In Re Gregory C., Unpublished Decision (10-19-2001)

DECISION AND JUDGMENT ENTRY This appeal comes to us from a judgment issued by the Lucas County Court of Common Pleas, Probate Division. There, the court determined that appellant was mentally ill and required him to be hospitalized and medicated. Because we conclude that appellant was not prejudiced by any alleged lack of notice, we affirm the trial court's judgment.

Appellant, Gregory C., had been incarcerated in the Wood County Justice Center on criminal charges. While incarcerated, he exhibited unusual and erratic behaviors and was later transferred to a mental health facility. On December 21, 2000, the probate court held a competency hearing to determine whether appellant was a mentally ill person. Appellant and his appointed counsel were present. Appellant, however, refused the aid of counsel and chose to represent himself. Testimony was elicited from appellant's father and the physician who treated appellant at the mental health facility. Appellant cross-examined witnesses and then made a lengthy statement to the court.

As a result of this testimony, the court found appellant to be a mentally ill person needing hospitalization for a period of ninety days. Upon hearing the court's decision, appellant became agitated and chose to leave the courtroom. His court appointed counsel remained to represent him. In a bifurcated hearing, the court then determined that appellant needed and would be required to take certain medications during his hospitalization.

Appellant now appeals that decision, setting forth the following sole assignment of error:

"THE PROBATE COURT ERRED BY NOT PROVIDING RESPONDENT PROPER NOTICE OF HEARING AS REQUIRED BY OHIO REVISED CODE SECTION 5122.12."

Whether or not appellant received notice of his hearing pursuant to R.C. 5122.12 is jurisdictional and must be addressed on appeal even if the issue was not raised in the probate court. See In Re Bartlett (1958), 108 Ohio App. 93; State ex rel. Parsons v. Bushong (1945),92 Ohio App. 101.

R.C. 5122.12 provides that notice shall be given to the allegedly mentally ill person and other interested parties, including the counsel for the respondent. Nevertheless, the Supreme Court of Ohio has stated that "Ohio's notice and hearing requirements do not mandatorily require personal notice of a hearing to an individual (R.C. 5122.12 * * *) * * *."In re Fisher (1974), 39 Ohio St. 2d 71, 79. Additionally, in order to reverse a decision on the basis of an alleged notice error, the respondent must show prejudice to him. See In re Goss (Oct. 7, 1992), Summit App. No. 15508, unreported.

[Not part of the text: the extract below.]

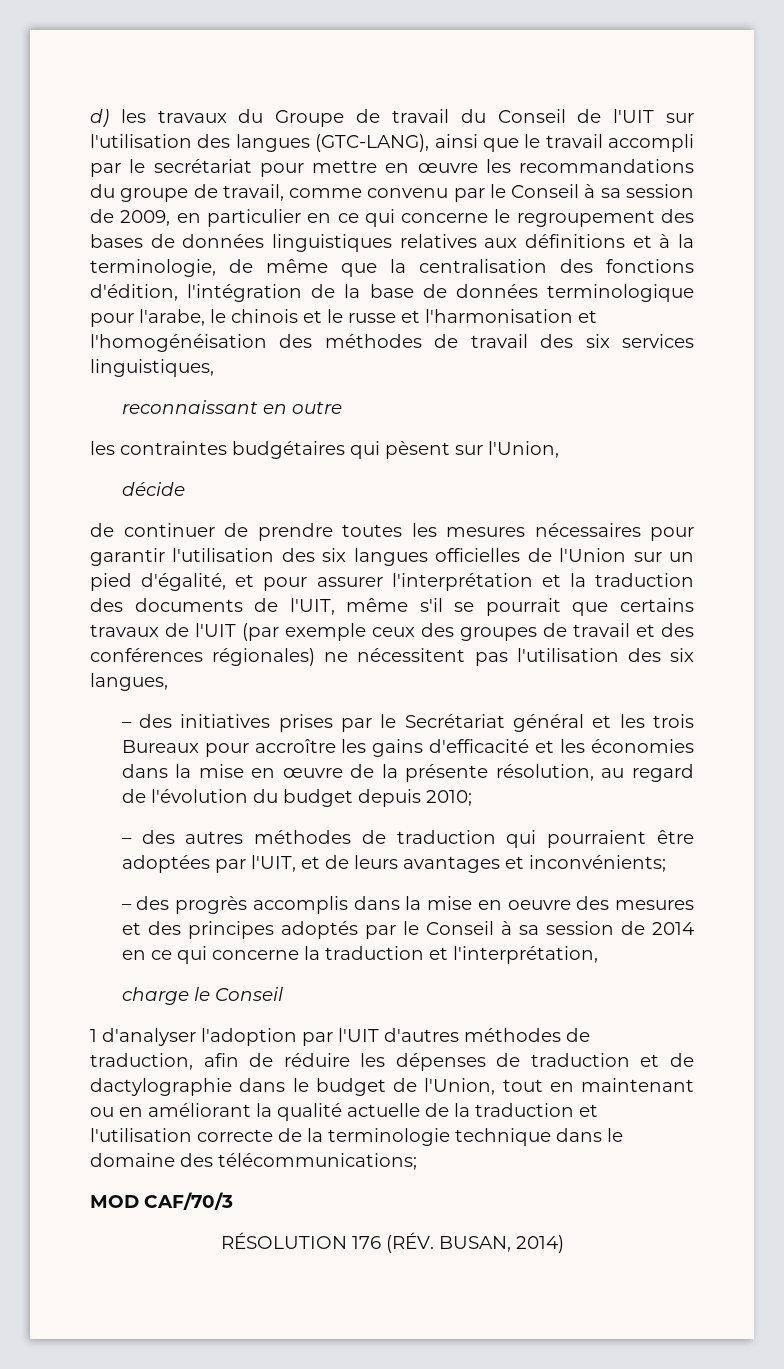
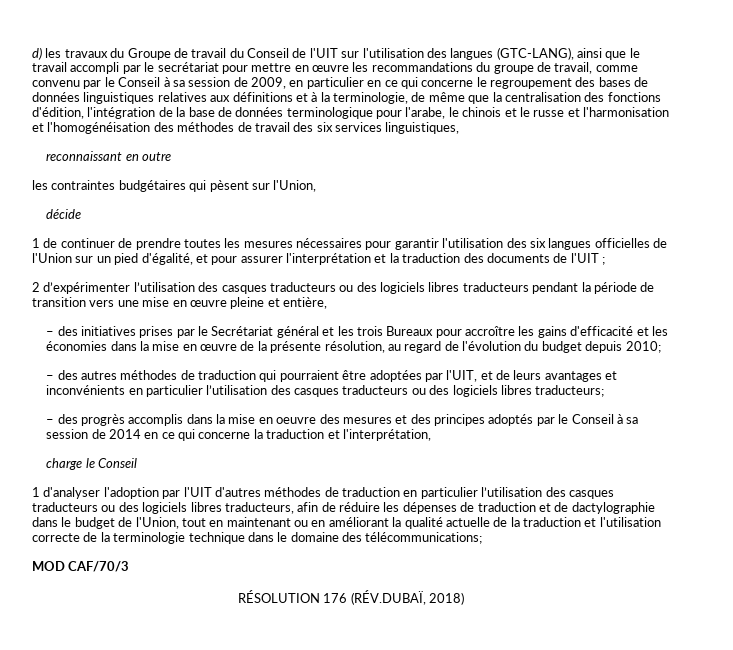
(185, 489) none -> [32,238,40,248] 1
[289,598,694,616] [90,623,694,641] [90,648,694,666] [90,673,168,691] l'UIT, même s'il se pourrait que certains travaux de l'UIT (par exemple ceux des groupes de travail et des conférences régionales) ne nécessitent pas l'utilisation des six langues, -> [570,253,605,265] [32,282,655,294] [32,297,327,309] l'UIT ; // 2 d’expérimenter l’utilisation des casques traducteurs ou des logiciels libres traducteurs pendant la période de transition vers une mise en œuvre pleine et entière,
[528,855,666,872] inconvénients; -> [46,385,605,397] inconvénients en particulier l’utilisation des casques traducteurs ou des logiciels libres traducteurs;
[90,1053,193,1070] traduction, -> [342,487,614,499] [32,502,294,514] traduction en particulier l’utilisation des casques traducteurs ou des logiciels libres traducteurs,
[385,1232,564,1253] (RÉV. BUSAN, 2014) -> [350,590,465,605] (RÉV.DUBAÏ, 2018)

In the present case, appellant contends that he was not given notice of the hearing. However, the record reveals that several days before the hearing appellant told hospital personnel that he intended to represent himself at the hearing. At the hearing, appellant's main complaint was not that he did not have notice, but that he was allegedly denied access to information and legal research materials which would have allowed him to prepare a defense. Thus, even if appellant did not receive written notice, he clearly knew of the impending hearing.1

Moreover, we can discern no prejudice from any alleged lack of written notice. Appellant and his appointed counsel attended the hearing. Appellant's position was fully represented. Despite his refusal to accept counsel for the first stage of the hearing, appellant had appointed counsel to protect his interests. Therefore, the probate court properly exercised its jurisdiction.

Accordingly, appellant's sole assignment of error is not well-taken.

The judgment of the Lucas County Court of Common Pleas, Probate Division, is affirmed. Court costs of this appeal are assessed to appellant.

JUDGMENT AFFIRMED.

A certified copy of this entry shall constitute the mandate pursuant to App.R. 27. See, also, 6th Dist.Loc.App.R. 4, amended 1/1/98.

Melvin L. Resnick, J., Mark L. Pietrykowski, P.J. CONCUR.

1 We can find nothing in the record indicating that appellant was officially served with notice by mail. While this does not mean he was not notified in some way, the better practice would be for the court to document how notice was given.